August 5, 2013 4:01 pm Yeah... wow. I empathize with Jim to an extent here, but I see all of this stuff in terms of a much larger trend. So trying to play language policeman and stop one little term -- that doesn't really take into account why people are using the term "porn" this way in the first place. I think all of this says a lot about the sexualization of everything, period. Even when something isn't overtly sexual, our society has gotten so bizarre that people are using sexual terms to describe certain aspects of it. And, for what it's worth, they're doing so proudly. We've gotten to the point where "porn" can be a non-sexual term that people are fine with ascribing to things they enjoy publicly... and yet "fetish" is still mostly negative, I guess. Relatedly, what really rankles me is how people use "sexy" in non-sexual contexts. Like they'll say "That's a sexy idea!" in response to things like school curriculum proposals, budget software, or new features in a car they want to buy. Things totally unrelated to human bodies are being described as "sexy", and it's juts effing bizarre. And I'd like to say, "STOP IT", but there isn't really any point. I'm not being defeatist; I'm just recognizing how huge the cultural trend is, and there's just no stopping it. Things are just getting so weird in this wonderful "liberated" society of ours. It definitely isn't all "bad" -- I don't necessarily think that "shelf porn" or the motivations behind it are "bad" -- but one thing we should all agree on is that it's pretty damn bizarre and weird, just the fact that any of these practices and their non-sexual sexual descriptors have arisen in the first place. It's not really a choice of "Well, do you want to go back to the 1950s?" because that's impossible. And it's not really a CHOICE at all. These bizarre trends ARE happening and people don't really have the ability to stop their culture from getting increasingly abstract, childish, pseudo-sexual, and insane.

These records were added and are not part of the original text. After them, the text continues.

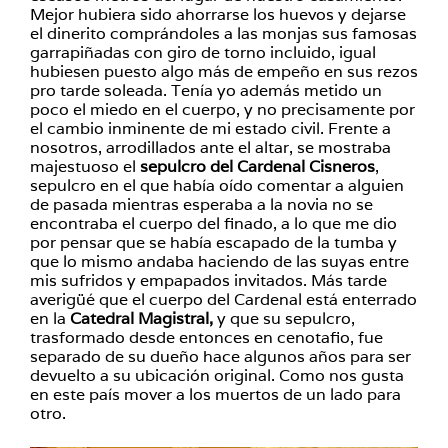
Mejor hubiera sido ahorrarse los huevos y dejarse
el dinerito comprándoles a las monjas sus famosas
garrapiñadas con giro de torno incluido, igual
hubiesen puesto algo más de empeño en sus rezos
pro tarde soleada. Tenía yo además metido un
poco el miedo en el cuerpo, y no precisamente por
el cambio inminente de mi estado civil. Frente a
nosotros, arrodillados ante el altar, se mostraba
majestuoso el
sepulcro del Cardenal Cisneros
,
sepulcro en el que había oído comentar a alguien
de pasada mientras esperaba a la novia no se
encontraba el cuerpo del finado, a lo que me dio
por pensar que se había escapado de la tumba y
que lo mismo andaba haciendo de las suyas entre
mis sufridos y empapados invitados. Más tarde
averigüé que el cuerpo del Cardenal está enterrado
en la
Catedral Magistral,
y que su sepulcro,
trasformado desde entonces en cenotafio, fue
separado de su dueño hace algunos años para ser
devuelto a su ubicación original. Como nos gusta
en este país mover a los muertos de un lado para
otro.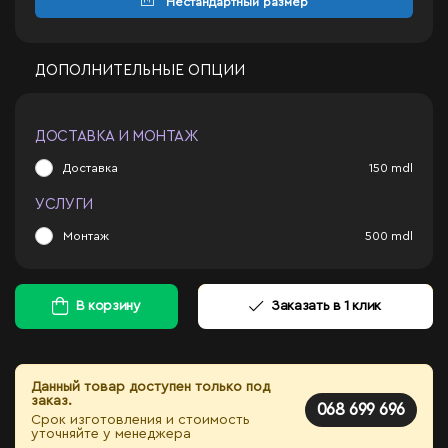
Нестандартный размер
ДОПОЛНИТЕЛЬНЫЕ ОПЦИИ
ДОСТАВКА И МОНТАЖ
Доставка
150
mdl
УСЛУГИ
Монтаж
500
mdl
В корзину
Заказать в 1 клик
Данный товар доступен только под
заказ.
068 699 696
Срок изготовления и стоимость
уточняйте у менеджера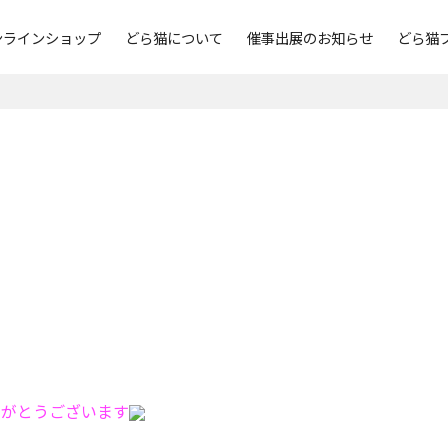
ンラインショップ
どら猫について
催事出展のお知らせ
どら猫
りがとうございます
♪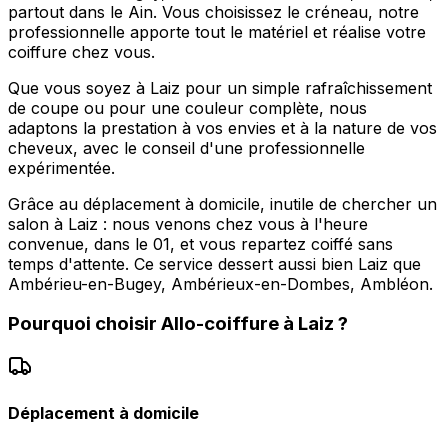
partout dans le Ain. Vous choisissez le créneau, notre
professionnelle apporte tout le matériel et réalise votre
coiffure chez vous.
Que vous soyez à Laiz pour un simple rafraîchissement
de coupe ou pour une couleur complète, nous
adaptons la prestation à vos envies et à la nature de vos
cheveux, avec le conseil d'une professionnelle
expérimentée.
Grâce au déplacement à domicile, inutile de chercher un
salon à Laiz : nous venons chez vous à l'heure
convenue, dans le 01, et vous repartez coiffé sans
temps d'attente. Ce service dessert aussi bien Laiz que
Ambérieu-en-Bugey, Ambérieux-en-Dombes, Ambléon.
Pourquoi choisir
Allo-coiffure
à
Laiz
?
Déplacement à domicile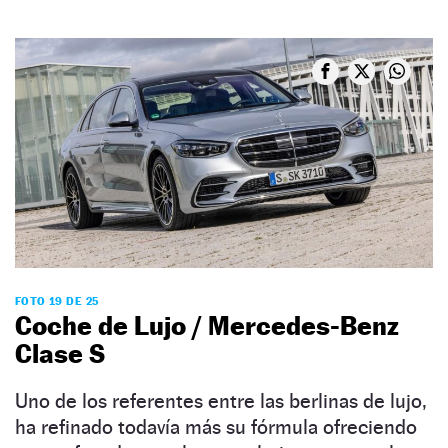
FOTO 19 DE 25
Coche de Lujo / Mercedes-Benz
Clase S
Uno de los referentes entre las berlinas de lujo,
ha refinado todavía más su fórmula ofreciendo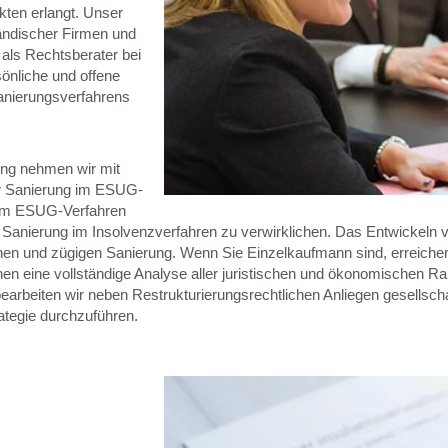
ten erlangt. Unser
tändischer Firmen und
 als Rechtsberater bei
önliche und offene
anierungsverfahrens
ung nehmen wir mit
er Sanierung im ESUG-
g im ESUG-Verfahren
 Sanierung im Insolvenzverfahren zu verwirklichen. Das Entwickeln v
ichen und zügigen Sanierung. Wenn Sie Einzelkaufmann sind, erreiche
hen eine vollständige Analyse aller juristischen und ökonomischen R
earbeiten wir neben Restrukturierungsrechtlichen Anliegen gesellschaf
ategie durchzuführen.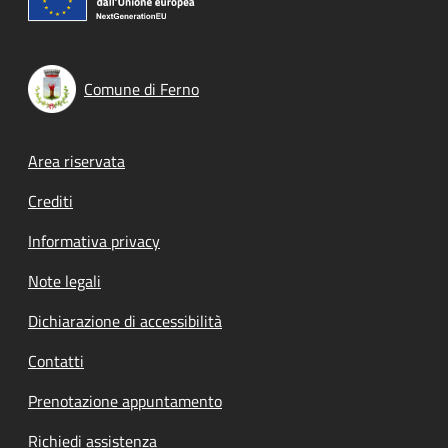
Comune di Ferno
Footer menu
Area riservata
Crediti
Informativa privacy
Note legali
Dichiarazione di accessibilità
Contatti
Prenotazione appuntamento
Richiedi assistenza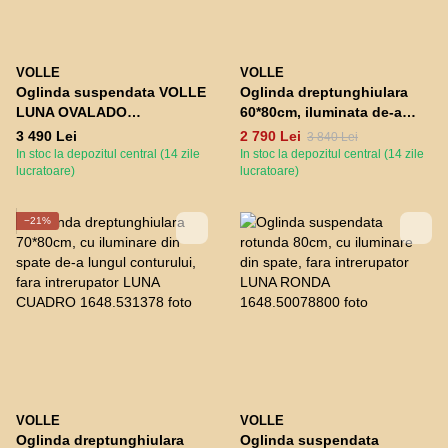
VOLLE
VOLLE
Oglinda suspendata VOLLE
Oglinda dreptunghiulara
LUNA OVALADO
60*80cm, iluminata de-a
1648.55146800 verticala
lungul conturului, fara
3 490 Lei
2 790 Lei
3 840 Lei
ovala 60*80cm,
intrerupator LUNA CUADRO
In stoc la depozitul central (14 zile
In stoc la depozitul central (14 zile
retroiluminata de-a lungul
lucratoare)
lucratoare)
conturului, incalzita, cu
comutator tactil
−21%
VOLLE
VOLLE
Oglinda dreptunghiulara
Oglinda suspendata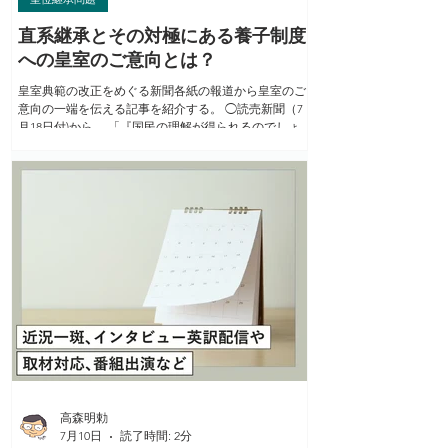
直系継承とその対極にある養子制度
への皇室のご意向とは？
皇室典範の改正をめぐる新聞各紙の報道から皇室のご
意向の一端を伝える記事を紹介する。 ◯読売新聞（7
月18日付)から。 「『国民の理解が得られるのでしょう
か』2021年11月頃。天皇陛下は、政府の有識者会議が
12月に岸田首相に提出する皇族数を確保する方策案に
ついて、宮内庁の西村泰彦長官（当時)から説明を受
け、そう漏らされたという」 「複数の宮内庁関係者に
よると、『21年からの議論で突如、男系維持の主張に
偏った養子案が有力な方策となり、陛下は違和感を覚
えられた』という」 「元参与が語る。『上皇さまは、
常に国民に寄り添い、相互に理解しあう関係があって
こそ、象徴天皇の地位に立てるという信念をお持ちだ
った。戦後80年近く一般国民だったのに、男系男子の
血筋を理由に旧宮家出身者を皇族にする養子制度は、
敗戦や大震災の苦難を国民と共に乗り越えてきた天皇
家の歩みを否定するものだ』」 「小泉政権下の有識者
会議が『女性·女系天皇』を容認した2005年。ある宮内
庁の元幹部によると、天皇陛下は直系継承の安定に資
する方策に理解を示した上で『慎重に進めてほしい』
高森明勅
と望まれた。性別
7月10日
読了時間: 2分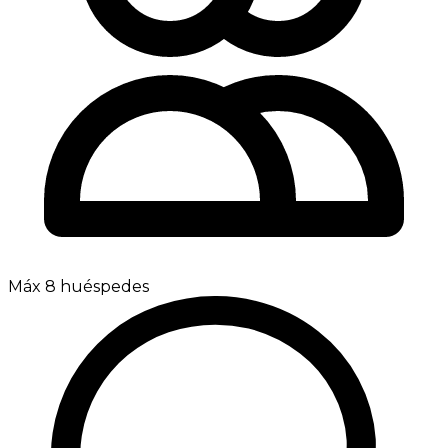
Máx 8 huéspedes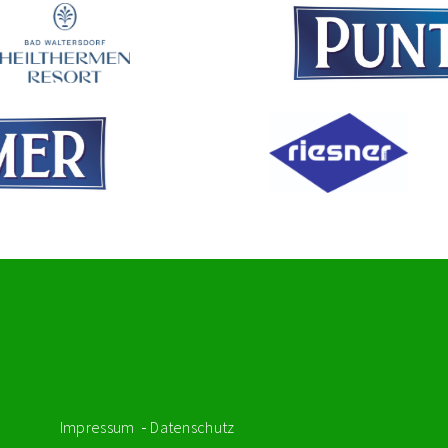
Impressum
Datenschutz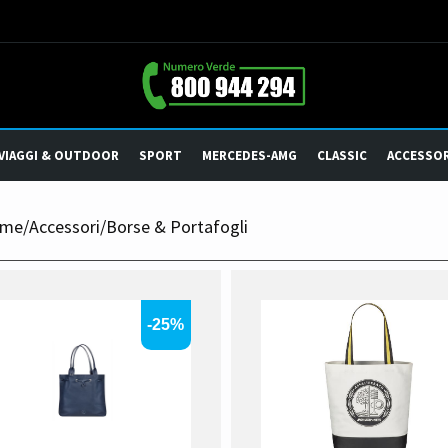
VIAGGI & OUTDOOR
SPORT
MERCEDES-AMG
CLASSIC
ACCESSOR
me
/
Accessori
/
Borse & Portafogli
-25%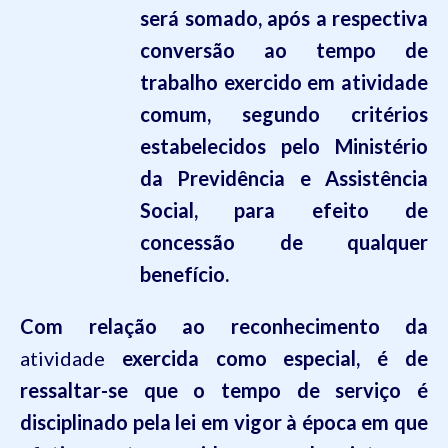
será somado, após a respectiva
conversão ao tempo de
trabalho exercido em atividade
comum, segundo critérios
estabelecidos pelo Ministério
da Previdência e Assistência
Social, para efeito de
concessão de qualquer
benefício.
Com relação ao reconhecimento da
atividade
exercida como especial, é de
ressaltar-se que o tempo de serviço é
disciplinado pela lei em vigor à época em que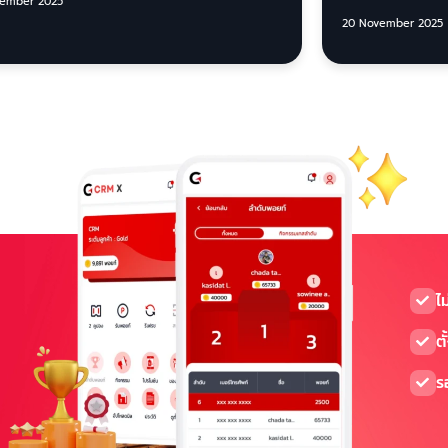
ember 2025
20 November 2025
ไ
ตั
ร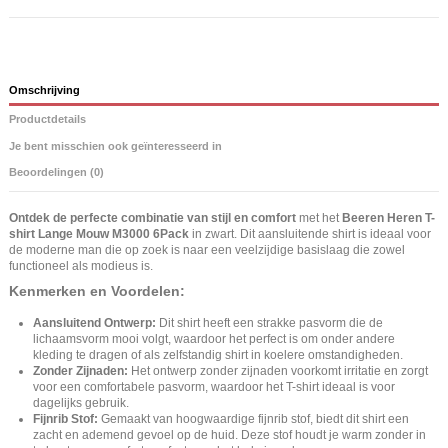
Omschrijving
Productdetails
Je bent misschien ook geïnteresseerd in
Beoordelingen (0)
Ontdek de perfecte combinatie van stijl en comfort
met het
Beeren Heren T-
shirt Lange Mouw M3000 6Pack
in zwart. Dit aansluitende shirt is ideaal voor
de moderne man die op zoek is naar een veelzijdige basislaag die zowel
functioneel als modieus is.
Kenmerken en Voordelen:
Aansluitend Ontwerp:
Dit shirt heeft een strakke pasvorm die de
lichaamsvorm mooi volgt, waardoor het perfect is om onder andere
kleding te dragen of als zelfstandig shirt in koelere omstandigheden.
Zonder Zijnaden:
Het ontwerp zonder zijnaden voorkomt irritatie en zorgt
voor een comfortabele pasvorm, waardoor het T-shirt ideaal is voor
dagelijks gebruik.
Fijnrib Stof:
Gemaakt van hoogwaardige fijnrib stof, biedt dit shirt een
zacht en ademend gevoel op de huid. Deze stof houdt je warm zonder in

July 29, 2013 7:34 pm Okay, that cover is just . . . wow. I like Betsy Braddock.
July 29, 2013 7:29 pm Yeah, I always liked him on this book and wish he would have stayed aboard longer! (Interesting that he's doing this Annual, because I heard the reason he left was because he didn't want to draw Animal Man anymore...)
July 29, 2013 7:28 pm I heard he's been demoted to "consultant".